# Pole Barn



## retire09

How can you build a pole barn using the IRC or IBC?

Pole barn plans are readily available on line and are built all over the country in agricultural areas but how do you apply code to their construction without engineering?


----------



## steveray

I theory, you might be able to get there through the WFCM, and not engineer it....You can engineer and stay in the IRC.....The engineer just approves the structure that exceeds what you can verify.....


----------



## PoleBarnGuru

Actually the IRC as a prescriptive Code does not apply to post frame construction. Post frame buildings can be designed under the IBC, however the really should be engineered, which is typically included if you get a post frame building kit package from a reputable vendor.


----------



## Keystone

This is one of my pet peeves and looks to continue, not prescriptive so a Design Professional required. Glad & sad to read I'm not the only one who sees this issue.


----------



## my250r11

Keystone said:


> This is one of my pet peeves and looks to continue, not prescriptive so a Design Professional required.



AGREED!


----------



## my250r11

If not prescriptive in IRC then use the IBC which would require engineering to prove it meets the load requirement for the structure in the area it is in. IMHO


----------



## ICE

I worked for a pole barn builder in my youth.  What a scary damned dangerous outfit that was.  We didn't have permits or plans and some of the barns were enormous.  What has changed that made the barns so complicated?


----------



## Keystone

I haven't been involved with any pole barn prior to ICC however IMO it's ICC that has made pole barns so complicated. Not prescriptive, large structure, and with lumber quality seemingly going down it makes the prospect of these pole barns daunting. 

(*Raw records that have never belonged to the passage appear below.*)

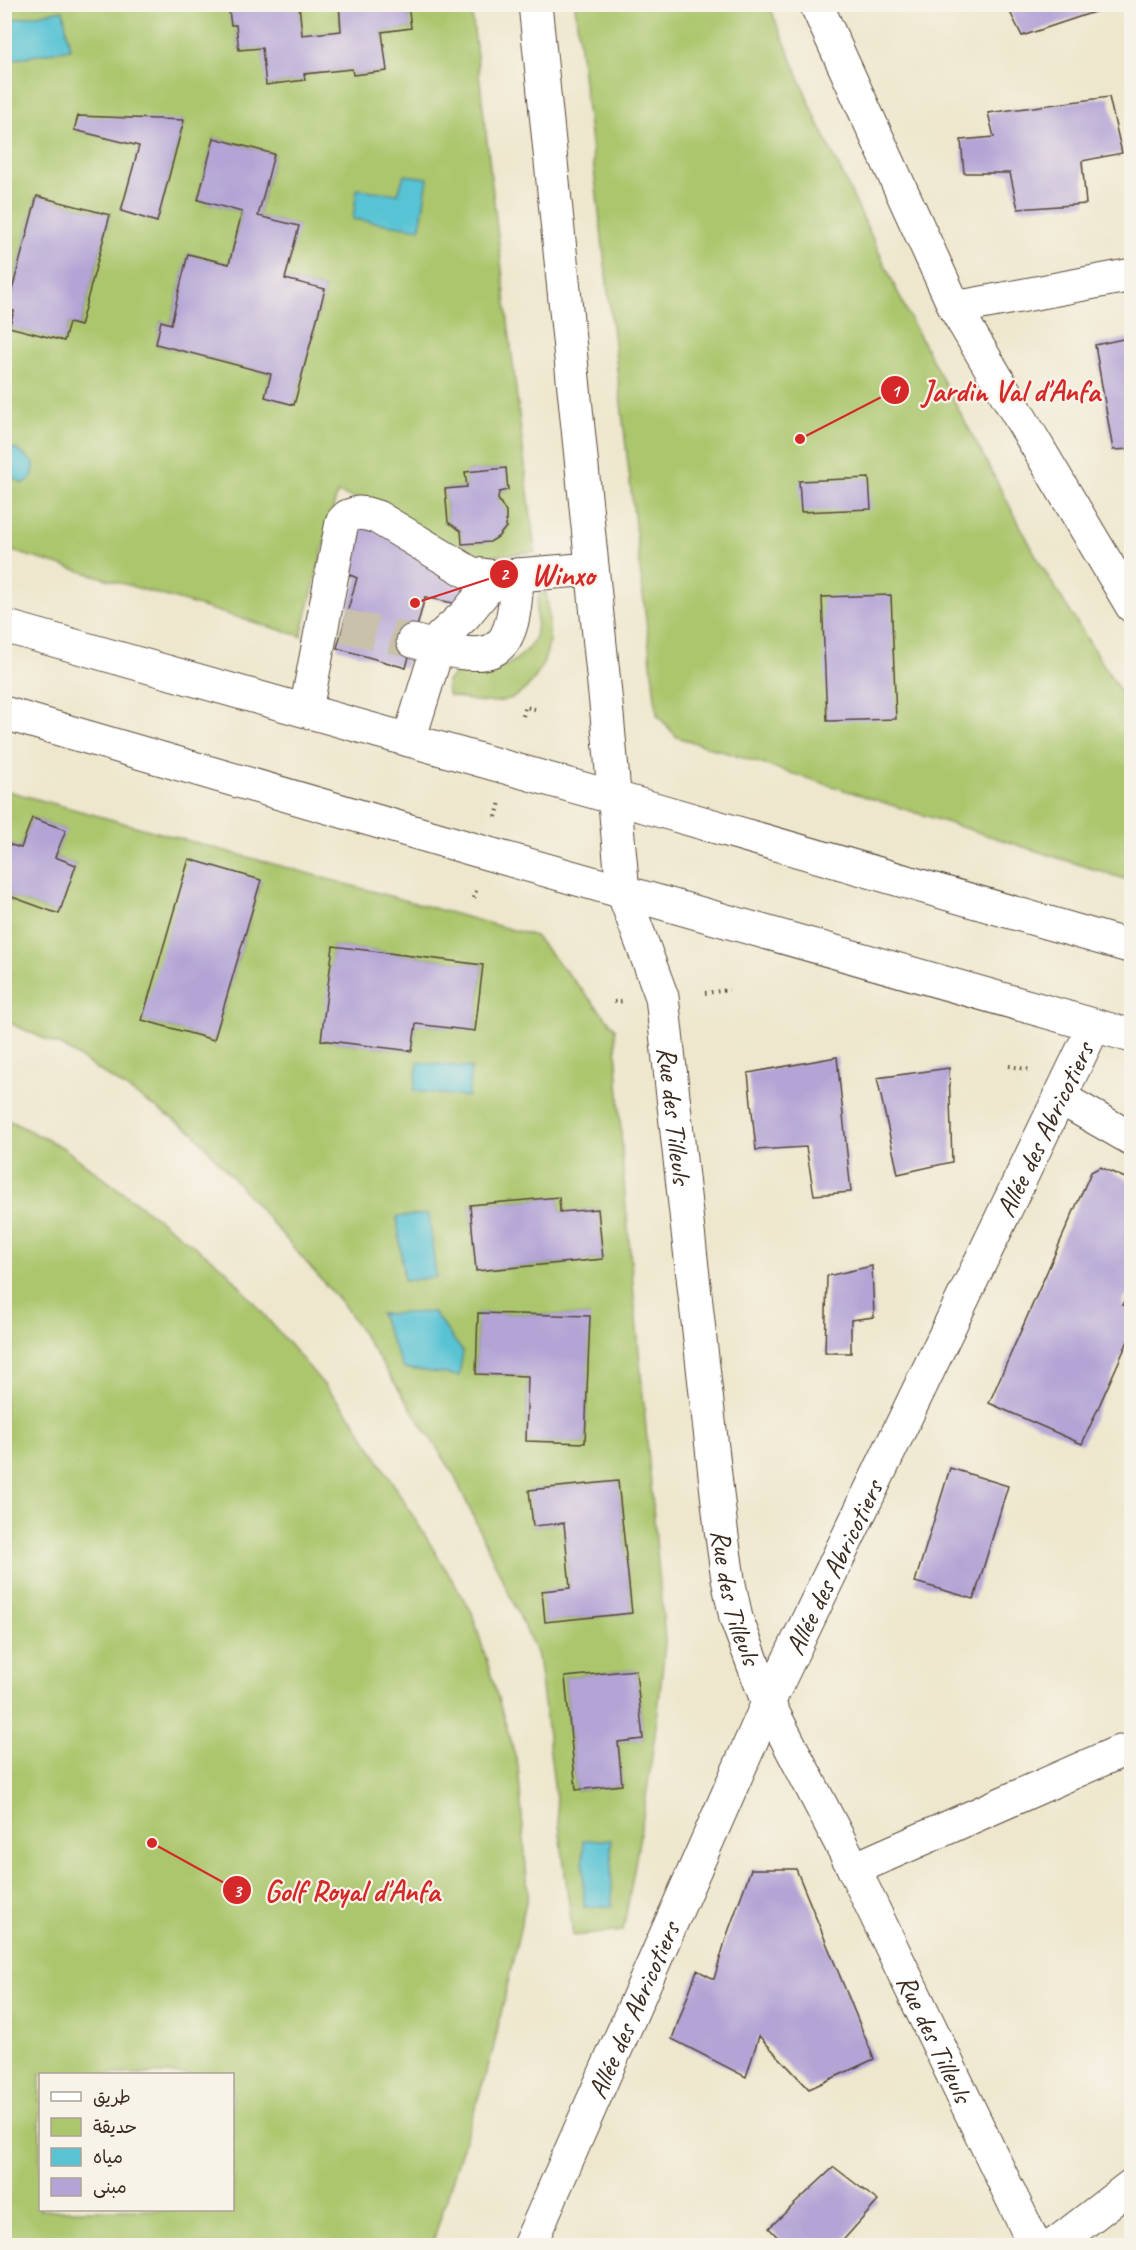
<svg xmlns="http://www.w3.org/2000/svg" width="1136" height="2250" font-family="Caveat,'Playpen Sans Arabic',sans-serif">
	<rect width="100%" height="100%" fill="#f7f3e8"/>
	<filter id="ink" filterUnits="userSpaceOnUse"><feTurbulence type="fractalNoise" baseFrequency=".0167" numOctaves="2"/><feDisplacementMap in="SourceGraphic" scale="12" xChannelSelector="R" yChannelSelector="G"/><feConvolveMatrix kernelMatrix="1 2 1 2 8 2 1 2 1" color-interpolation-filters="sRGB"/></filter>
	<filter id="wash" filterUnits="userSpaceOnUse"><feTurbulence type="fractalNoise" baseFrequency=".008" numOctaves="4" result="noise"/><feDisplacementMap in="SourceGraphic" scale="24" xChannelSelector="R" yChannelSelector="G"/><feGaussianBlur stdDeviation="1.35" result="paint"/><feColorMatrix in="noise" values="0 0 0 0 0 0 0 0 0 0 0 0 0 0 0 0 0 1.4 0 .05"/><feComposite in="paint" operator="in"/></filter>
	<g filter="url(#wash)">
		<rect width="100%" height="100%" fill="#eee7cd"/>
		<path fill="#abc66d" stroke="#737846" stroke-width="1.5" fill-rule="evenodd" d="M5,5H228L231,25H236L239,50L262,48L267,85L304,80V74L352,69L353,75L386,71L382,32L410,28L408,5H471L535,552L472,557L379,505L337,493L301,636L5,549V480L16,478L22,483L11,447L5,446V61L69,49L63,11L5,21ZM184,120L157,222L122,211L139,146L75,130ZM214,138L274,154L258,216L298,226L285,279L325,289L294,404L265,397L271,374L156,345L161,321L171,324L188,254L229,264L242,212L198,200ZM37,196L110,215L80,326L69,323L64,341L9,327L14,311L7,309ZM506,468L508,490L499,492L498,499C500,505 505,509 507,515C513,542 480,543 462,544L461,531L448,522L445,489L467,487L466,472Z
			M299,5H339L341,31L302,35Z
			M575,5H769L815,116L908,314L1041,565L1131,709V881L677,737L657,715Z
			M546,592C551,626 554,657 530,684C519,697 507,702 490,702C476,703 462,698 448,695L447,682L452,675C463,673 474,675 485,673C505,670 534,651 536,631C538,619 534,604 540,594Z
			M4,790L535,936L615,1028L624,1184L665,1641C657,1739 641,1835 623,1931L573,1936L538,1656L452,1471L345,1307L193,1132L65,1048L5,1021V894L58,914L76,865L55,857L65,830L32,818L21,848L5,843ZM261,881L214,1040L143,1020ZM333,946L483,965L475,1031L416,1024L412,1051L322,1040ZM559,1197L560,1212L598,1209L603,1259L476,1271L470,1205ZM478,1313L589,1316L585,1443L526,1441L528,1376L476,1374ZM618,1481L632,1613L545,1622L542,1591L570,1588L564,1523L533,1526L529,1490ZM636,1670L643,1739L618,1742L622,1785L576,1790L565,1677Z
			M4,1118L62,1147L225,1269L354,1420L472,1612L518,1765L528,1893L492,2054L432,2245H5ZM40,2074H232V2210H40Z"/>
		<path fill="#59c3d4" stroke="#4a7679" stroke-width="1.5" d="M63,10L70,49L5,61V21Z
			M404,175L428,178L420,229L353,219L357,189L398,194Z
			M5,446L16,449L34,463C35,472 32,482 22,483L13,477L5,480Z
			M418,1062L471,1068L468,1097L414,1091Z
			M429,1214L436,1277L404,1281L397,1217Z
			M433,1312L463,1352L459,1376L403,1368L380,1314Z
			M583,1840H611L612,1906L584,1907Z"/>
		<g id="blocks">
			<path fill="#b3a4d5" d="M228,4H299L302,35L341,31L339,4H408L411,28L382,32L387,71L353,75L352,69L304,74L305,80L266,85L262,48L239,50L236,25H231Z
				M1006,4H1104L1106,8L1022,36Z
				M1109,97L1122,153L1082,161L1086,204L1018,209L1010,173H964L961,140L994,137L988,113Z
				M78,116L184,120L157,222L121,211L139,146L74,130Z
				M214,138L274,154L258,216L299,226L285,279L325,289L294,405L265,397L271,374L156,344L161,321L171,324L188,254L229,264L242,212L198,200Z
				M37,196L110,215L80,326L69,323L64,341L9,327L14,311L7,309Z
				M1132,337V449L1113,450L1095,345Z
				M506,468L508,490L499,492L498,499L506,512V527L498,537L490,542L462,544L461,531L448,522L445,489L467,487L465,472Z
				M869,478L871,509L801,512L799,481Z
				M361,522L464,585L465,591L457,604L425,597L406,668L337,648L357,578L346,573L344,557Z
				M891,595L896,719L827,721L822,597Z
				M32,818L66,830L55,857L76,865L59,914L4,894V843L21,848Z
				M189,859L261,880L214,1040L142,1020Z
				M333,946L483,965L475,1031L416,1024L412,1051L321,1040Z
				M837,1057L851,1192L814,1195L806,1147L756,1150L748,1073Z
				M949,1068L952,1162L898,1174L877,1078Z
				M1100,1167L1132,1181V1284L1122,1305L1132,1309V1332L1082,1444L989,1403L1091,1172Z
				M559,1197L560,1212L598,1209L603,1259L476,1271L470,1205Z
				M872,1266L874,1317L851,1320V1353H825L827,1276Z
				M478,1313L590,1316L585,1443L526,1441L528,1376L476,1374Z
				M950,1468L1008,1486L974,1599L915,1582Z
				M618,1481L632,1613L545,1622L542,1591L570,1588L564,1523L533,1526L529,1490Z
				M636,1670L643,1739L618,1742L622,1785L576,1790L565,1677Z
				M751,1869H796L874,2059L809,2089L759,2036L746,2077L672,2039L697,1970L714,1979L727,1935Z
				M834,2167L878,2201L838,2246H786L769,2228Z"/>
		</g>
	</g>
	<g filter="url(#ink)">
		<use href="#blocks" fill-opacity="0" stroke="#564638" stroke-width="1.5"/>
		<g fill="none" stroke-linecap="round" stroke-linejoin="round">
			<path stroke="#cac1aa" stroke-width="33" stroke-dasharray="33 16" stroke-linecap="butt" d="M343,626L413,641"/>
			<g stroke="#564638" stroke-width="35">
				<g id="minor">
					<path d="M955,308L1132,275"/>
					<path d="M413,641C491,663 514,665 517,575"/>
					<path d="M306,710L342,522L348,516L358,513L367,514L377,517L470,573L501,578"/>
					<path d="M409,740L441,637L465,615L488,587L501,578L517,575L592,569"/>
					<path id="s1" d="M623,892L662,997L721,1529L728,1579L736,1618L768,1703L854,1869L1035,2246"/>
					<path d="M1059,1097L1132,1139"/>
					<path d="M854,1869L1119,1752"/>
					<path id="s2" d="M529,2246L768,1703L1094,1026"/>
					<path d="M1053,2246L1132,2185"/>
				</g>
			</g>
			<g stroke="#564638" stroke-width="35">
				<path id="major" d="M535,4L606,704L623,892
					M816,4L955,308L1132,606
					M4,626L651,808L1132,947
					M4,713L486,853L1132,1036"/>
			</g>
			<path stroke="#564638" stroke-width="4" stroke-dasharray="1.5 4.5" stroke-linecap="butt" d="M523,716L525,707L535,709
				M496,817L500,802
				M474,898L477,888
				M705,993L729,990
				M614,1002L624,1001
				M1009,1066L1031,1070"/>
			<use href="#minor" stroke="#fff" stroke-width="33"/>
			<use href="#major" stroke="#fff" stroke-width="33"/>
		</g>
	</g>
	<g text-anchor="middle" stroke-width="4.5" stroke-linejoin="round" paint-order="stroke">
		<g font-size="28" fill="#3b2a1e" stroke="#f7f3e8">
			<text dy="10" stroke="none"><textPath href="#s1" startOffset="231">Rue des Tilleuls</textPath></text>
			<text dy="10" stroke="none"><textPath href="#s2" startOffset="1230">Allée des Abricotiers</textPath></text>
			<text dy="10" stroke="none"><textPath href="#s2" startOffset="744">Allée des Abricotiers</textPath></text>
			<text dy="10" stroke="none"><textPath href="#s1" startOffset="717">Rue des Tilleuls</textPath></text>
			<text dy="10" stroke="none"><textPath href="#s2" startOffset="258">Allée des Abricotiers</textPath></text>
			<text dy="10" stroke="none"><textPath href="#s1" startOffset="1203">Rue des Tilleuls</textPath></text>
		</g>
	</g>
	<path fill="none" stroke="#d62828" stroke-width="2" d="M800 439L895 390M415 603L504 574M152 1843L237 1890"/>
	<g fill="#d62828" stroke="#f7f3e8" stroke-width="2">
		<circle cx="800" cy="439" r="6"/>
		<circle cx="415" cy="603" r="6"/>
		<circle cx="152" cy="1843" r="6"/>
		<circle cx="895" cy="390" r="15"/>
		<circle cx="504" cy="574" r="15"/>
		<circle cx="237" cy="1890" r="15"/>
	</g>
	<g font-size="18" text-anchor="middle" font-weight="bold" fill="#fff">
		<text x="895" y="397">1</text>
		<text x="504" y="580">2</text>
		<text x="237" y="1897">3</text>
	</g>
	<g font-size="30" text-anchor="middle" font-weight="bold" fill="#d62828" stroke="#f7f3e8" stroke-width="4.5" stroke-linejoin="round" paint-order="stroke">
		<text x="1011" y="401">Jardin Val d'Anfa</text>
		<text x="563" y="585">Winxo</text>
		<text x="352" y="1901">Golf Royal d'Anfa</text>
	</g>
	<rect width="1136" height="2250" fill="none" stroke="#f7f3e8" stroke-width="24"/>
	<rect x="39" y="2073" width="195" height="138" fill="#f7f3e8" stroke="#aca397" stroke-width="1.5"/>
	<rect x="51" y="2092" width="30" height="9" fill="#ffffff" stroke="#aca397" stroke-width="1.5"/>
	<text x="93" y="2103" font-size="18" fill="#3b2a1e">طريق</text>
	<rect x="51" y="2118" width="30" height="18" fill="#abc66d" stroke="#aca397" stroke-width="1.5"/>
	<text x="93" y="2133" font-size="18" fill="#3b2a1e">حديقة</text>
	<rect x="51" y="2148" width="30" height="18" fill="#59c3d4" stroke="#aca397" stroke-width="1.5"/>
	<text x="93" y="2163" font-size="18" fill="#3b2a1e">مياه</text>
	<rect x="51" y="2178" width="30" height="18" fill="#b3a4d5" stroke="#aca397" stroke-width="1.5"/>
	<text x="93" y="2193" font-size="18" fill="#3b2a1e">مبنى</text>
</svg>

We still have a number of folks submitting plans assuming 3000PSF footing/pier capacity.


----------



## CityKin

My state (Ohio) has amended the 2009 IRC to add Section 324 at the end of Chapter 3.  Maybe something like this should be added to the IRC.

Section 324 Post Frame Accessory Structures
Prescriptive construction method for single story, maximum building width of 36', maximum wall height of 16', maximum post spacing 8'.  It spells out post spacing, footer sizes and depths, sheathing, roofing etc...


----------



## Keystone

CityKin, with the wide use of pole barns it makes sense to have prescriptive provisions. Congrats to Ohio for the steps ahead of ICC. Would seem a code proposal may be useful.


----------



## fatboy

The Colorado Chapter has a guide that is used by many jurisdictions without additional engineering. (There is a disclaimer on it that some jurisdictions may require additional engineering.) We accept it, as does the County that we are in.

https://coloradochaptericc.org/app/uploads/2016/10/2012-pole-barn.pdf


----------